BY Carolyn Muyskens - cmuyskens@chronicle-tribune.com

Chad Seybold's attorney P. Adam Davis will have to reimburse the City of Marion for some of its legal fees after Seybold failed to appear for a scheduled deposition in February.

On Friday Davis was ordered by Superior Court III Judge Warren Haas to pay $828 to cover expenses the city incurred when he cancelled Seybold's deposition two days before it was supposed to take place.

Davis is representing Seybold in the lawsuit over the failed former YMCA building renovation. London Witte Group LLC, First Farmer's Bank and Trust and the estate of Michael An are also named as defendants in the lawsuit.

Seybold had been scheduled to appear for a deposition at Davis's office on a Monday in February. The Saturday before the scheduled date, Davis cancelled the deposition in an email, saying the city had provided “woefully inadequate” information in discovery.

The judge found that Seybold's cancellation was “without good cause” and that Davis had directed his client not to appear for the deposition.

Davis has argued in past hearings and motions that the city has failed to provide information and that the city's witnesses have been instructed not to answer many of the questions in depositions. He's also said the city has not been specific enough in its allegations against his client.

“When you plead fraud, you're supposed to be specific with the who, what, when, where and how,” Seybold told the C-T earlier this year.

This is not the first time Seybold and his attorney have been sanctioned by the court. In June, Seybold was found in contempt for failing to turn over his electronic devices by the court-mandated deadline.

For that delay Seybold was charged $4,600 to reimburse the city for its legal fees.

The city's attorneys have argued the incidents are a strategy to delay the case.

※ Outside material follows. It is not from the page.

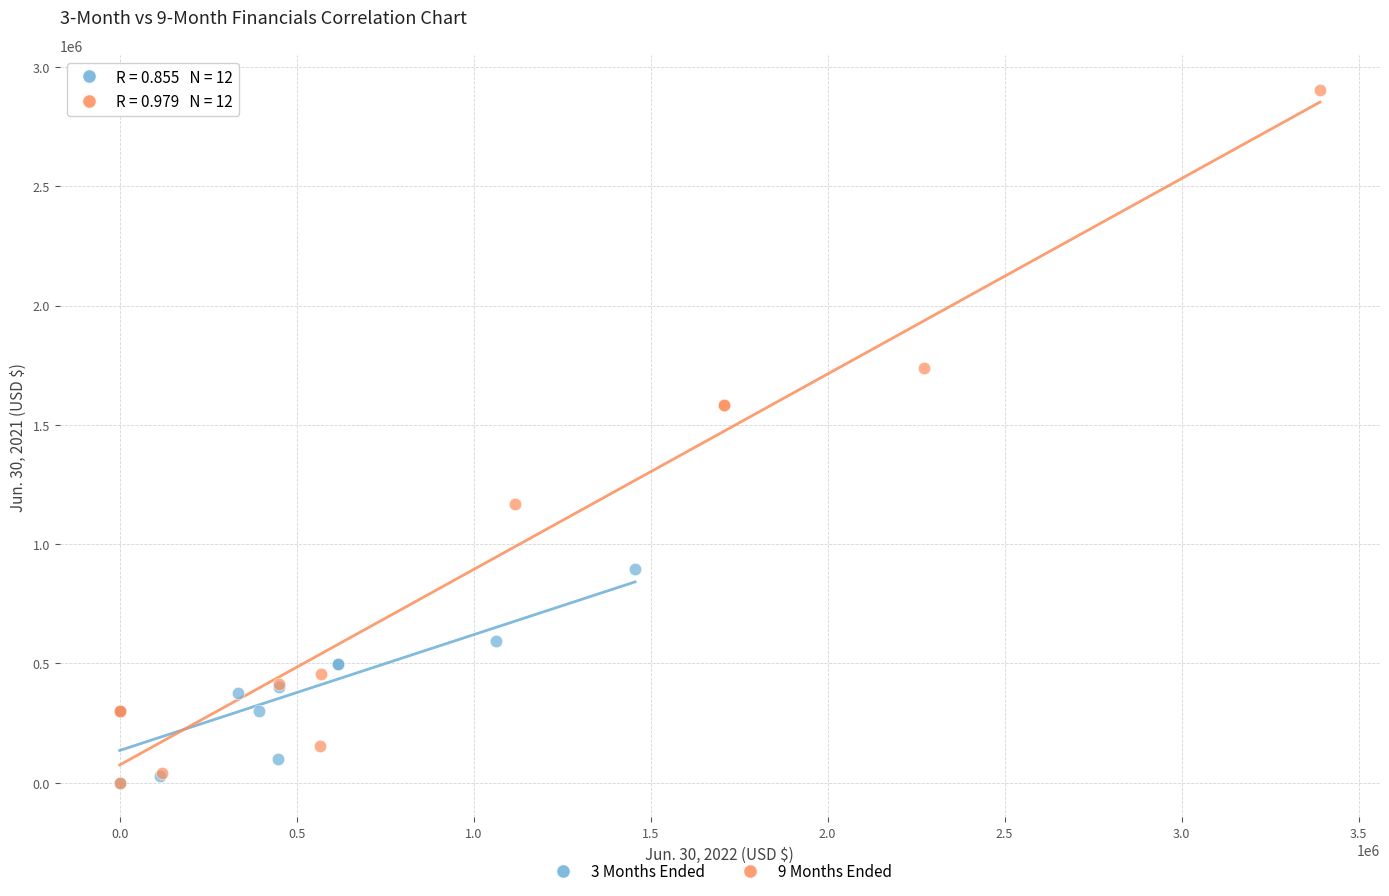

Which series has the widest spread of Y values?

9 Months Ended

“The City has already faced repeated delays in this case due to Mr. Seybold's failures to comply with the Court's discovery orders, for which Mr. Seybold has previously been found in contempt. Mr. Seybold's refusal to appear for his own deposition is merely the latest in a long string of attempts to obstruct and delay discovery and needlessly inflate the City's costs,” the city's motion to compel Seybold's attendance at deposition reads.